▶ Exercise requirements: Every line of the listing should be transcribed exactly, with nothing left out.

▶ Information provided:
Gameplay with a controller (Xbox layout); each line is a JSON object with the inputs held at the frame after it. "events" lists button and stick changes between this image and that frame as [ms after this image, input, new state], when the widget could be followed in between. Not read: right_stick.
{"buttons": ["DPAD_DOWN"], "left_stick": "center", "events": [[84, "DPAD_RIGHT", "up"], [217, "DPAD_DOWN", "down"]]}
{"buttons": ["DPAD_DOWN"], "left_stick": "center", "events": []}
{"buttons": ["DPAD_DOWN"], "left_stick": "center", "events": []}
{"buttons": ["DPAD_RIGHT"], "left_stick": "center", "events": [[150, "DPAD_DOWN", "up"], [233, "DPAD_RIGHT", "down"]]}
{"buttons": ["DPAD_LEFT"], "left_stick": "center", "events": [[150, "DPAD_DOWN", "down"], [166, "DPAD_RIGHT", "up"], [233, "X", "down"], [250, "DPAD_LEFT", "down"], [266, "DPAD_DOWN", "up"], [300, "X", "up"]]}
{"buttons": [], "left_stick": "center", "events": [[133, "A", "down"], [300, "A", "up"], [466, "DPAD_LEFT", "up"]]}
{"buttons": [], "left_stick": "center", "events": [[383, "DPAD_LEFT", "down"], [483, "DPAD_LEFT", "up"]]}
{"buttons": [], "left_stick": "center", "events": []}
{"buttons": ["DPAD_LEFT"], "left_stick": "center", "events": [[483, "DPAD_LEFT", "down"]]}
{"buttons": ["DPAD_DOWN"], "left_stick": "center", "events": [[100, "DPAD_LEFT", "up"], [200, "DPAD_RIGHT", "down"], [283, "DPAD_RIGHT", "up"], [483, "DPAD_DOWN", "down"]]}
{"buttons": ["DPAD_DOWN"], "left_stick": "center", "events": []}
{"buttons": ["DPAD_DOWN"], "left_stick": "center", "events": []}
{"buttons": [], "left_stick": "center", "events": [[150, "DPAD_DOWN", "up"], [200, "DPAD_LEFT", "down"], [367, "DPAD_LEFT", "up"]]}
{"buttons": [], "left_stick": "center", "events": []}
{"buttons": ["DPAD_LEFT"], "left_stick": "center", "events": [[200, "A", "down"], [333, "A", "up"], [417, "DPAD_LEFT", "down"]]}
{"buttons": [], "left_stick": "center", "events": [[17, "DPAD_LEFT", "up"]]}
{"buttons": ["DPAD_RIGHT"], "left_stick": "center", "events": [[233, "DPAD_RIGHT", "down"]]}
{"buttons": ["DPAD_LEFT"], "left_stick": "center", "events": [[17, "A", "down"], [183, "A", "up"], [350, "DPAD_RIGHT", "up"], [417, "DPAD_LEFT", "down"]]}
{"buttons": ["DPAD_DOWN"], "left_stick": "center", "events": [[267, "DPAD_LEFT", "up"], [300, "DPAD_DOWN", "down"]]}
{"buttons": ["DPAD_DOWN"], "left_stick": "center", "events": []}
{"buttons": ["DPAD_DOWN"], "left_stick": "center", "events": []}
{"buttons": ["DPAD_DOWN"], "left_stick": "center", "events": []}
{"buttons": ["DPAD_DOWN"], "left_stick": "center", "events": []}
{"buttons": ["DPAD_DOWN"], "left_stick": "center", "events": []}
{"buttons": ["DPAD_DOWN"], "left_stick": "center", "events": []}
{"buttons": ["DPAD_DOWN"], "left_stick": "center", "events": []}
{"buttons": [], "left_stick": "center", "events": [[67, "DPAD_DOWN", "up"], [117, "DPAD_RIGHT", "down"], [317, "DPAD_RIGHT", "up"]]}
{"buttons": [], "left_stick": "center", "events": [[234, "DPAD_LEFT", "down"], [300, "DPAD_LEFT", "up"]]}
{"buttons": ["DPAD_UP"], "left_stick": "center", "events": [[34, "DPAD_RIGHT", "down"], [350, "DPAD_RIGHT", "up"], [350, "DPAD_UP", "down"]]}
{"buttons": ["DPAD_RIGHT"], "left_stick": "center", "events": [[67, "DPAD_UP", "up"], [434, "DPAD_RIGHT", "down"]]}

▶ Answer for the task:
Gameplay with a controller (Xbox layout); each line is a JSON object with the inputs held at the frame after it. "events" lists button and stick changes between this image and that frame as [ms after this image, input, new state], when the widget could be followed in between. Not read: right_stick.
{"buttons": ["DPAD_DOWN"], "left_stick": "center", "events": [[84, "DPAD_RIGHT", "up"], [217, "DPAD_DOWN", "down"]]}
{"buttons": ["DPAD_DOWN"], "left_stick": "center", "events": []}
{"buttons": ["DPAD_DOWN"], "left_stick": "center", "events": []}
{"buttons": ["DPAD_RIGHT"], "left_stick": "center", "events": [[150, "DPAD_DOWN", "up"], [233, "DPAD_RIGHT", "down"]]}
{"buttons": ["DPAD_LEFT"], "left_stick": "center", "events": [[150, "DPAD_DOWN", "down"], [166, "DPAD_RIGHT", "up"], [233, "X", "down"], [250, "DPAD_LEFT", "down"], [266, "DPAD_DOWN", "up"], [300, "X", "up"]]}
{"buttons": [], "left_stick": "center", "events": [[133, "A", "down"], [300, "A", "up"], [466, "DPAD_LEFT", "up"]]}
{"buttons": [], "left_stick": "center", "events": [[383, "DPAD_LEFT", "down"], [483, "DPAD_LEFT", "up"]]}
{"buttons": [], "left_stick": "center", "events": []}
{"buttons": ["DPAD_LEFT"], "left_stick": "center", "events": [[483, "DPAD_LEFT", "down"]]}
{"buttons": ["DPAD_DOWN"], "left_stick": "center", "events": [[100, "DPAD_LEFT", "up"], [200, "DPAD_RIGHT", "down"], [283, "DPAD_RIGHT", "up"], [483, "DPAD_DOWN", "down"]]}
{"buttons": ["DPAD_DOWN"], "left_stick": "center", "events": []}
{"buttons": ["DPAD_DOWN"], "left_stick": "center", "events": []}
{"buttons": [], "left_stick": "center", "events": [[150, "DPAD_DOWN", "up"], [200, "DPAD_LEFT", "down"], [367, "DPAD_LEFT", "up"]]}
{"buttons": [], "left_stick": "center", "events": []}
{"buttons": ["DPAD_LEFT"], "left_stick": "center", "events": [[200, "A", "down"], [333, "A", "up"], [417, "DPAD_LEFT", "down"]]}
{"buttons": [], "left_stick": "center", "events": [[17, "DPAD_LEFT", "up"]]}
{"buttons": ["DPAD_RIGHT"], "left_stick": "center", "events": [[233, "DPAD_RIGHT", "down"]]}
{"buttons": ["DPAD_LEFT"], "left_stick": "center", "events": [[17, "A", "down"], [183, "A", "up"], [350, "DPAD_RIGHT", "up"], [417, "DPAD_LEFT", "down"]]}
{"buttons": ["DPAD_DOWN"], "left_stick": "center", "events": [[267, "DPAD_LEFT", "up"], [300, "DPAD_DOWN", "down"]]}
{"buttons": ["DPAD_DOWN"], "left_stick": "center", "events": []}
{"buttons": ["DPAD_DOWN"], "left_stick": "center", "events": []}
{"buttons": ["DPAD_DOWN"], "left_stick": "center", "events": []}
{"buttons": ["DPAD_DOWN"], "left_stick": "center", "events": []}
{"buttons": ["DPAD_DOWN"], "left_stick": "center", "events": []}
{"buttons": ["DPAD_DOWN"], "left_stick": "center", "events": []}
{"buttons": ["DPAD_DOWN"], "left_stick": "center", "events": []}
{"buttons": [], "left_stick": "center", "events": [[67, "DPAD_DOWN", "up"], [117, "DPAD_RIGHT", "down"], [317, "DPAD_RIGHT", "up"]]}
{"buttons": [], "left_stick": "center", "events": [[234, "DPAD_LEFT", "down"], [300, "DPAD_LEFT", "up"]]}
{"buttons": ["DPAD_UP"], "left_stick": "center", "events": [[34, "DPAD_RIGHT", "down"], [350, "DPAD_RIGHT", "up"], [350, "DPAD_UP", "down"]]}
{"buttons": ["DPAD_RIGHT"], "left_stick": "center", "events": [[67, "DPAD_UP", "up"], [434, "DPAD_RIGHT", "down"]]}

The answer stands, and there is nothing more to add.